[Stored data entries]
• • • • •
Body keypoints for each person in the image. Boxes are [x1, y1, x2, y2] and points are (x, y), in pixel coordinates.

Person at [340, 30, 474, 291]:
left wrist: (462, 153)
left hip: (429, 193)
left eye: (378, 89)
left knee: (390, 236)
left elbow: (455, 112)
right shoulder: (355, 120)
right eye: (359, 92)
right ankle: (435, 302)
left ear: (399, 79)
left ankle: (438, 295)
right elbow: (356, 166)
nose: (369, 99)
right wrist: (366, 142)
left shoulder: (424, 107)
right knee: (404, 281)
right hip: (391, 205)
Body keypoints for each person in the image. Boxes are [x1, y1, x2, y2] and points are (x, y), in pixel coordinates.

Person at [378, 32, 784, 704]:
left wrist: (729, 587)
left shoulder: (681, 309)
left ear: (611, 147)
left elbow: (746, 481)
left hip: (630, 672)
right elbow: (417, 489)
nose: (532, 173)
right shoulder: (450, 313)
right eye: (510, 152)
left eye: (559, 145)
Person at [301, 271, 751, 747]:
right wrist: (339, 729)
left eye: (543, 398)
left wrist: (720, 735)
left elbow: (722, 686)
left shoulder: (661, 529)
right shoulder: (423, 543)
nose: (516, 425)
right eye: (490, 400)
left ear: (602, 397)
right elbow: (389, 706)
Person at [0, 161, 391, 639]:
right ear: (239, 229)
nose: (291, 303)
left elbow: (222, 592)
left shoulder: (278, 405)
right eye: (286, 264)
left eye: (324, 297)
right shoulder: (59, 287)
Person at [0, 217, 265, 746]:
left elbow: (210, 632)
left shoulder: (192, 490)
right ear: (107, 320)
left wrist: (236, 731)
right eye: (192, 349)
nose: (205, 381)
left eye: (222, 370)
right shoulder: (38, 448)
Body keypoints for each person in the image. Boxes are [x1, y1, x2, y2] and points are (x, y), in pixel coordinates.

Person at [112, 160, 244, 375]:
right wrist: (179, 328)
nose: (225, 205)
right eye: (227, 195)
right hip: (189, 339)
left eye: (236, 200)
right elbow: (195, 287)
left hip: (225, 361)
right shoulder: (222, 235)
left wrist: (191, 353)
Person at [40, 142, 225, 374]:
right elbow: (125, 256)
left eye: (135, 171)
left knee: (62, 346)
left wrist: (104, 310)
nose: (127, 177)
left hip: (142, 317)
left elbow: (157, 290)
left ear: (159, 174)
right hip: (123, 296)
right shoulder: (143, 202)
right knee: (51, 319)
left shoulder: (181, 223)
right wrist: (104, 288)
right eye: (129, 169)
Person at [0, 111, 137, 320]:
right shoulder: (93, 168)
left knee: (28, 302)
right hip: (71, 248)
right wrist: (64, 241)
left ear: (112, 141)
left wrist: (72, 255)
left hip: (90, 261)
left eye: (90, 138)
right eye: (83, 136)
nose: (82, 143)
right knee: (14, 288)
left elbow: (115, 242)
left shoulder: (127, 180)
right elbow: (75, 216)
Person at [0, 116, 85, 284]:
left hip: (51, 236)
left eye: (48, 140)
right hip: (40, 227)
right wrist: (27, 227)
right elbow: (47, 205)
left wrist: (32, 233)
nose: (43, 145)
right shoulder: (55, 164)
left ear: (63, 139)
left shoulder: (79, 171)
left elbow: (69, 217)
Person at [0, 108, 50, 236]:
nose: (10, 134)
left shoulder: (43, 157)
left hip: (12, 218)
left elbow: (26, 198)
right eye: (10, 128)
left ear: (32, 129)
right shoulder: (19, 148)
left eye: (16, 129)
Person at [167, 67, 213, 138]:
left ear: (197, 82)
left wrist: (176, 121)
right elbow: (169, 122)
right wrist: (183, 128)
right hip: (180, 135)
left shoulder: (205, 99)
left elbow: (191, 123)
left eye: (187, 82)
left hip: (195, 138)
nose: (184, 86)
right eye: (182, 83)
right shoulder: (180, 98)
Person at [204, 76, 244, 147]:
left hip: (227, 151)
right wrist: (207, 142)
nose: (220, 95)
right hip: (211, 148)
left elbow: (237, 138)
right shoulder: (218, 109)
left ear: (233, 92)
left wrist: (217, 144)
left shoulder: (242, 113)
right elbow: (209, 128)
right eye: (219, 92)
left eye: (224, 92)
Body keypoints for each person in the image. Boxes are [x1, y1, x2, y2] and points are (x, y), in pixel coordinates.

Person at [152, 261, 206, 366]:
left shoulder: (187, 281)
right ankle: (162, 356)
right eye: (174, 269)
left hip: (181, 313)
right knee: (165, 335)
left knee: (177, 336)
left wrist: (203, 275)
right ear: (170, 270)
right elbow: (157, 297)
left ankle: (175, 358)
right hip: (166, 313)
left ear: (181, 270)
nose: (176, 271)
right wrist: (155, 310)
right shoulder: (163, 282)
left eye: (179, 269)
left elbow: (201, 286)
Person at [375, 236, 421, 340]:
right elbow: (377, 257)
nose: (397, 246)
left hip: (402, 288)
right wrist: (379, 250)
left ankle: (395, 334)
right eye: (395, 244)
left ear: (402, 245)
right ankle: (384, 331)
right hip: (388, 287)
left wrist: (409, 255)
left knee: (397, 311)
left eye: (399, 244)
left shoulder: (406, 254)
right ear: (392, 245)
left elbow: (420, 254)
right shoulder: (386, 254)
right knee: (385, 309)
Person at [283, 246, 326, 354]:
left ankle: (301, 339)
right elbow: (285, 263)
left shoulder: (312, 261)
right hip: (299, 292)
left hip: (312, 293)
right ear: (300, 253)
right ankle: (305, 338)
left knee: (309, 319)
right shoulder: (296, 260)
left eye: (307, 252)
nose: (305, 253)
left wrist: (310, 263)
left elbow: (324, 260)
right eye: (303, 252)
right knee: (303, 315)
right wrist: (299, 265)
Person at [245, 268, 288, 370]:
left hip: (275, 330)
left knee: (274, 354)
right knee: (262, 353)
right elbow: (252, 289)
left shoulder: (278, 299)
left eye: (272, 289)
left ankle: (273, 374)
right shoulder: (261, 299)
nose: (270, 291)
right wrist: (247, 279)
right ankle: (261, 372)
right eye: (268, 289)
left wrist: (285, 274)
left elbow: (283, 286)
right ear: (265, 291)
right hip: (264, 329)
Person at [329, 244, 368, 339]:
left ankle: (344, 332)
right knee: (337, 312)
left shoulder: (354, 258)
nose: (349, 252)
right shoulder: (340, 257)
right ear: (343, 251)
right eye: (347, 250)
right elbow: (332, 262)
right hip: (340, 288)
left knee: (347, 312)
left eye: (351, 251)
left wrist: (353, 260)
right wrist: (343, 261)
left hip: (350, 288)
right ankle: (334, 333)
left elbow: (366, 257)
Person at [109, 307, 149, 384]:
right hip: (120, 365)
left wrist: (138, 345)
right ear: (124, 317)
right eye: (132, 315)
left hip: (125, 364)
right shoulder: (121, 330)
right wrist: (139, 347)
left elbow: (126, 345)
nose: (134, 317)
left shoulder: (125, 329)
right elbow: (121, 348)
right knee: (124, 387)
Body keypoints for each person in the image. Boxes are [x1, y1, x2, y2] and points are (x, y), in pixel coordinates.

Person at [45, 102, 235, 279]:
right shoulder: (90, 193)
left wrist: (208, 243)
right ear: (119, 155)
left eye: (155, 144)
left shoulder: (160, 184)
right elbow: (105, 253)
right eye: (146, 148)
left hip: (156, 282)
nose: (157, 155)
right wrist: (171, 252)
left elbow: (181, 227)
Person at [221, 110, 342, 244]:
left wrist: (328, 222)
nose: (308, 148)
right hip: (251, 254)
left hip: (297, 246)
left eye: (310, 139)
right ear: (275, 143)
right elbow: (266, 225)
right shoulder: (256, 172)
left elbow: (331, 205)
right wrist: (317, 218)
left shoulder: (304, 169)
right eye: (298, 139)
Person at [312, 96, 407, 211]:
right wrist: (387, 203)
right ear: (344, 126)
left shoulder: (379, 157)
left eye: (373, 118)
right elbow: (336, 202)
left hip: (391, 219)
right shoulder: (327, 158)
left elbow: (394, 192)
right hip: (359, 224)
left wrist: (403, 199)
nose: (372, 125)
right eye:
• • • • •
Above are the records. Identify each line that contains the word "ankle".

right ankle: (435, 302)
left ankle: (438, 295)
right ankle: (162, 356)
left ankle: (175, 358)
left ankle: (395, 334)
right ankle: (384, 331)
left ankle: (301, 339)
right ankle: (305, 338)
left ankle: (273, 374)
right ankle: (261, 372)
left ankle: (344, 332)
right ankle: (334, 333)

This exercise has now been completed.